Saturday, November 24, 2007

Crop research 'must switch to climate adaptation'

SciDev.net: Climate-change and crop experts have called for a paradigm shift in agricultural research to focus on making plants more resilient to global warming rather than on increasing yields. Martin Parry, co-chair of the UN Intergovernmental Panel on Climate Change and William Dar, director-general of the International Centre for Research in Semi-Arid Tropics (ICRISAT) in Hyderabad, India, said the focus of crop research should be reoriented towards adaptation to environmental stress, such as rising temperatures and water scarcity. "Adaptation is crucial. Drought-proofing of crops by developing heat-resistant varieties is probably one of the key elements," said Parry at an international symposium on climate change yesterday (22 November).
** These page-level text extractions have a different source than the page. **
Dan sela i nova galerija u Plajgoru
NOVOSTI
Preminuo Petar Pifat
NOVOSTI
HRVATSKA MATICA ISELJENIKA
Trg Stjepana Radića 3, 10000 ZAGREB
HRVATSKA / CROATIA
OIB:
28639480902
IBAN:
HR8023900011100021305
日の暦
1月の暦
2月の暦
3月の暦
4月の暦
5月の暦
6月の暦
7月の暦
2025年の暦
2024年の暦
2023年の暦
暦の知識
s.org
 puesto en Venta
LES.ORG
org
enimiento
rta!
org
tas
Dar said changes in climate will alter populations and the geographic spread of pests and pathogens, which also need to be countered with more resistant plant varieties. Experts from ICRISAT urged governments and international donor agencies to invest more in crop research in view of the adverse projections on agriculture due to global warming. They said focus should shift to crops such as pearl millets and sorghum that grow in arid and semi-arid tropics. Refocusing research in this way would have implications in training programmes for plant breeders and agricultural education systems, they say. Production of rice, staple food of billions, most of whom live in poor countries, will be the most affected by global warming, as higher temperatures shift the time of pollination and affect grain formation, said Dyno Keatinge, ICRISAT deputy director-general.
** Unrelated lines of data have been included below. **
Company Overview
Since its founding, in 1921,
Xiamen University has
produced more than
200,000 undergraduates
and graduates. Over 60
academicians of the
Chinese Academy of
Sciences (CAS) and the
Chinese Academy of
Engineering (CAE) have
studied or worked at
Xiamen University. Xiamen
Increased frequency of droughts as a result of global warming will reduce crop production, with most of the people vulnerable to hunger being in Africa, said Parry. He warned that the world is already starting to witness global warming, with a half-degree Celsius rise in average global temperatures in the past century, and a further 0.6 degree increase expected from the world's present levels of greenhouse-gas emissions. Colin Chartres, director-general of the International Water Management Institute in Sri Lanka, said it is time for climate scientists to scale down global-warming models to be more region-specific, and even river-basin-specific, in order to determine appropriate water-management strategies in agriculture. Dar said ICRISAT's strategy looks at climate change in two time frames: a short-to-medium-term strategy to help farmers cope better with rainfall variability, and a medium-to-long-term strategy to adapt crops such as pearl millet, sorghum, chickpea, groundnut and pigeon pea to grow in a warmer world.